5. Design Principles
Most design systems will include a set of design principles. These are intended to help teams across an organization align on common goals, use the design system, and make meaningful design decisions, no matter how they build. While brand values are focused on the overall brand, design principles are more focused on products and what they should look like.
For example, the U.S. Web Design System (USWDS) has five design principles. One is “Earn trust,” and includes key considerations and practical actions teams can take to understand and meet or exceed expectations in order to gain users’ trust. Some of the recommended actions are to clearly identify the site as a federal government site, use the proper government domain, and fix broken links.
6. Icon Library
An icon library contains the visual symbols of a design system. These symbols are used to represent ideas, objects, or actions and to guide the user to take a particular action or draw their attention to important information on the page.
IBM’s design system Carbon contains an icon library as well as usage guidelines. These detail what sizes, colors, and alignment to use when designing with icons.
7. Content Guidelines
Design systems are intended to ensure all products not only look and act consistently — but speak consistently.
That’s what Adobe’s design system Spectrum intends at least. Its content guidelines cover voice and tone, grammar and mechanics, and language and inclusivity, which is common in most design systems. Spectrum also details what words to use in Adobe’s in-product experiences and when, how to write error messages, and how to write and design user onboarding experiences.
8. Accessibility Guidelines
Many design systems today include accessibility guidelines that underscore why accessible design is important and define what an accessible product means or does.
For example, IBMs’s Carbon design system states that an accessible product should “give all users the same quality of experience and adapt to users and situations.” It also goes through different groups of users with disabilities and what designers should think about when designing accessible products for these and all groups of users.
9. Design Tokens
Design tokens are names used to represent hard-coded values for spacing, color, typography, and other parts of a design system. For example, a design token might be a color, typeface, opacity level, border radius, icon, or animation ease. These tokens can be transformed and formatted to meet the needs of any platform, from Android to iOS to Web. By taking the place of absolute values like hex codes, RGB values, and Bezier coordinates, design tokens ensure consistency and flexibility across a company’s brand assets and products.

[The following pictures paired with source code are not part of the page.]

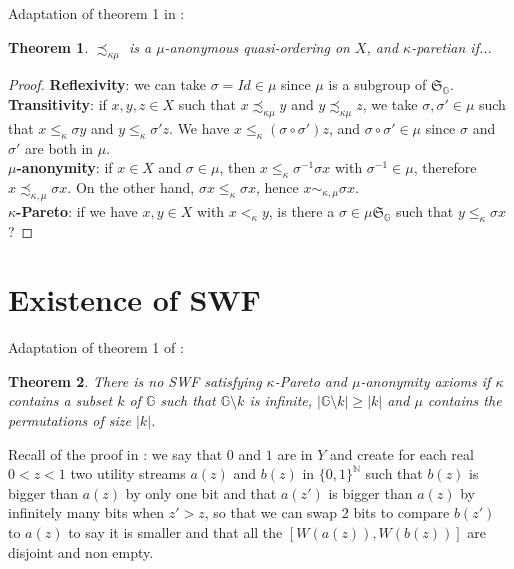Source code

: \documentclass{article}
\newcommand{\G}{\mathbb{G}}
\newtheorem{theorem}{Theorem}
\begin{document}
Adaptation of theorem 1 in \cite{svensson80}:
\begin{theorem}
    $\precsim_{\kappa\mu}$ is a $\mu$-anonymous quasi-ordering on $X$, and
    $\kappa$-paretian if...
\end{theorem}
\begin{proof}
    \textbf{Reflexivity}: we can take $\sigma = Id\in\mu$ since $\mu$ is a
    subgroup of $\mathfrak{S}_\G$.\\
    \textbf{Transitivity}: if $x,y,z\in X$ such that $x \precsim_{\kappa\mu} y$ and 
    $y \precsim_{\kappa\mu} z$,
    we take $\sigma,\sigma'\in \mu$ such that $x\leq_\kappa \sigma y$ and
    $y\leq_\kappa \sigma' z$. We have $x\leq_\kappa (\sigma\circ\sigma')z$,
    and $\sigma\circ\sigma'\in\mu$ since $\sigma$ and $\sigma'$ are both in $\mu$.\\
    \textbf{$\mu$-anonymity}: if $x\in X$ and $\sigma\in\mu$, then
    $x\leq_\kappa\sigma^{-1}\sigma x$ with $\sigma^{-1}\in\mu$,
    therefore $x \precsim_{\kappa,\mu} \sigma x$. On the other hand,
    $\sigma x \leq_{\kappa}\sigma x$, hence $x \sim_{\kappa, \mu}\sigma x$.\\
    \textbf{$\kappa$-Pareto}: if we have $x,y\in X$ with $x<_\kappa y$, is there a
    $\sigma\in \mu\mathfrak{S}_\G$ such that $y\leq_\kappa \sigma x$? 
\end{proof}

\section{Existence of SWF}

Adaptation of theorem 1 of \cite{basumitra03}:
\begin{theorem}
  There is no SWF satisfying $\kappa$-Pareto and $\mu$-anonymity axioms if $\kappa$
  contains a subset $k$ of $\mathbb G$ such that $\mathbb G\setminus k$ is infinite,
  $|\mathbb G\setminus k|\geq |k|$ and $\mu$ contains the permutations of size $|k|$.
\end{theorem}

Recall of the proof in \cite{basumitra03} : we say that $0$ and $1$ are in $Y$ and
create for each real $0<z<1$ two utility streams $a(z)$ and $b(z)$ in
$\{0,1\}^{\mathbb N}$ such that $b(z)$ is bigger than $a(z)$ by only one bit and
that $a(z')$ is bigger than $a(z)$ by infinitely many bits when $z'>z$, so that we
can swap 2 bits to compare $b(z')$ to $a(z)$ to say it is smaller and that all the
$[W(a(z)),W(b(z))]$ are disjoint and non empty.
\end{document}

In some design systems like Spectrum, design tokens are directly integrated into the component library. In other systems, design tokens are contained in a separate library.
Here’s a look at some of the design tokens in ENGIE’s Fluid design system:
Creating a Design System for Your Company
Design systems are composed of many libraries, style guides, and guidelines, which are all designed to optimize your design efforts. While a challenge to maintain and drive adoption across a company, design systems can help you create products that provide better user experiences. Consider creating one for your own company.